作業内容: 下にある摩擦抵抗低減船の運転方法についての本文を、一字も変えずに最初から最後まで書き写す。

説明

摩擦抵抗低減船の運転方法

【課題】喫水面の位置変動、航行速度の変動があっても、必要なだけの圧力で空気をリザーバタンクから微細気泡発生部材まで送り込むことができ、安定して摩擦抵抗を低減できる摩擦抵抗低減船を提供する。
【解決手段】航行に伴って負圧を発生するウイング7を備えた複数の微細気泡発生部材を喫水面下の外側面から船底に沿って取り付け、発生する負圧のみでは微細気泡を発生することができない微細気泡発生部材については、リザーバタンクから加圧空気を送り込むことで微細気泡を発生させる摩擦抵抗低減船において、リザーバタンクからの配管に、速度センサと喫水センサからの信号に基づき調整する調整バルブを設けた。また、気液の界面がチャンバー5内まで下がっていると、ウイング7が発生する負圧によって、比重の大きな水が比重の小さな空気よりも下に潜り込む現象(ケルビンヘルムホルツ不安定現象)が発生し、100μm〜1mm程度の微細気泡が発生する。

【発明の詳細な説明】
【技術分野】
【0001】
本発明は、微細気泡(マイクロバブル)を船体の外表面に供給して、船体と水との間の摩擦抵抗を低減した摩擦抵抗低減船の運転方法に関する。
【背景技術】
【0002】
航行中の船体の表面に気泡を供給することで、水に対する船体の摩擦抵抗が小さくなることが従来から知られている。

資料抜粋:
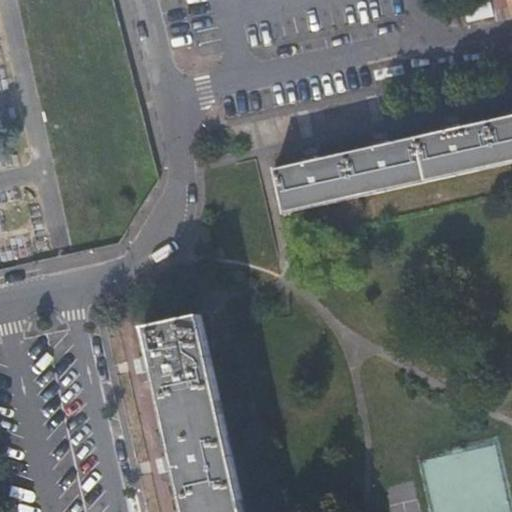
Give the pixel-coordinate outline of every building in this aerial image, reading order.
[(511,20),(511,0),(492,0),(498,23),(511,20)] [(511,119),(490,125),(501,168),(511,165),(511,119)] [(445,135),(418,141),(429,184),(501,168),(490,125),(459,132),(456,123),(443,126),(445,135)] [(376,150),(349,156),(361,199),(429,184),(418,141),(390,147),(388,138),(374,141),(376,150)] [(305,166),(276,173),(287,216),(361,199),(349,156),(319,163),(317,154),(303,157),(305,166)] [(247,511),(247,510),(225,410),(204,317),(149,328),(156,357),(141,361),(142,367),(146,383),(157,380),(155,372),(159,371),(170,421),(178,457),(163,460),(164,467),(168,482),(179,479),(177,471),(181,470),(189,511),(247,511)]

回答:
説明

摩擦抵抗低減船の運転方法

【課題】喫水面の位置変動、航行速度の変動があっても、必要なだけの圧力で空気をリザーバタンクから微細気泡発生部材まで送り込むことができ、安定して摩擦抵抗を低減できる摩擦抵抗低減船を提供する。
【解決手段】航行に伴って負圧を発生するウイング7を備えた複数の微細気泡発生部材を喫水面下の外側面から船底に沿って取り付け、発生する負圧のみでは微細気泡を発生することができない微細気泡発生部材については、リザーバタンクから加圧空気を送り込むことで微細気泡を発生させる摩擦抵抗低減船において、リザーバタンクからの配管に、速度センサと喫水センサからの信号に基づき調整する調整バルブを設けた。また、気液の界面がチャンバー5内まで下がっていると、ウイング7が発生する負圧によって、比重の大きな水が比重の小さな空気よりも下に潜り込む現象(ケルビンヘルムホルツ不安定現象)が発生し、100μm〜1mm程度の微細気泡が発生する。

【発明の詳細な説明】
【技術分野】
【0001】
本発明は、微細気泡(マイクロバブル)を船体の外表面に供給して、船体と水との間の摩擦抵抗を低減した摩擦抵抗低減船の運転方法に関する。
【背景技術】
【0002】
航行中の船体の表面に気泡を供給することで、水に対する船体の摩擦抵抗が小さくなることが従来から知られている。